Thursday, July 31, 2008

The Human Condition, Part 1

One of the movie highlights of the year so far is the Film Forum screening of the well-paced Japanese epic The Human Condition. I saw the first part last night and frequently felt myself in the presence of greatness. Part 1 shows only one more time during this run, on Sunday—check the schedule here—but it might also be available via NetFlix.

Part 1 revolves around the idealistic Kaji (Tatsuya Nakadai), who accepts an assigment supervising a labor camp in occupied Manchuria. Keeping him out of combat service, this decision gives him enough hope for the future to marry his girlfriend Michiko (Michiyo Aratama), but it also thrusts him into an impossible situation, trying to apply his ideals to prison labor under a military regime.

Kaji's nightmarish predicament is the stuff of gripping drama, and its particulars make The Human Condition something of a revelation to me. Here is a major Japanese production, released from 1959 through 1961, that portrays Japanese human rights abuses against Chinese people, even showing the use of "comfort women." For the past decade or so, I have thought that Japan was largely in denial about its practices—if so, then it has somehow forgotten about this highly acclaimed movie despite its riveting plot, important themes, excellent acting, and artful cinematography, all under the direction of Masaki Kobayashi, a pacifist sent to Manchuria during the war.

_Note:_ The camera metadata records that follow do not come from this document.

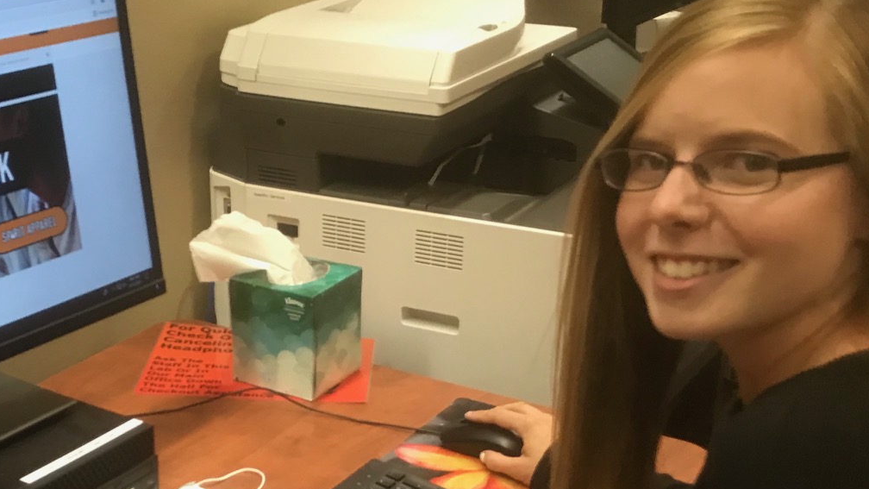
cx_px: 257
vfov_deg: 19.4
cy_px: 423
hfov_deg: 33.9
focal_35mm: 61
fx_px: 1406
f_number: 1.8
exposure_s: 1/15
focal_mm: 3.99
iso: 40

The Human Condition is notorious for its length. Each of its three parts exceeds three hours, not including the intermissions. But the pacing of Part 1 is fast, almost to a fault—some cuts are so abrupt that they might lead you to think that sections are absent or reels mixed up. Even with the sporadic choppiness—and sporadic hamminess—the movie offers a powerful depiction of idealism in a world of compromise and brutality. Watching it, I mused over its parallels to the Dogs, Do You Want to Live Forever?, a 1959 German movie critical of Hitler's invasion of Stalingrad. And now I realize that it also has an affinity with Luis Buñuel's Viridiana (1961) as well as the lesser-known Fever Rises in El Pao (1961). Look at the years—was there an international cinematic Zeitgeist at work? I might as well note that Catch-22 came out in 1961 as well.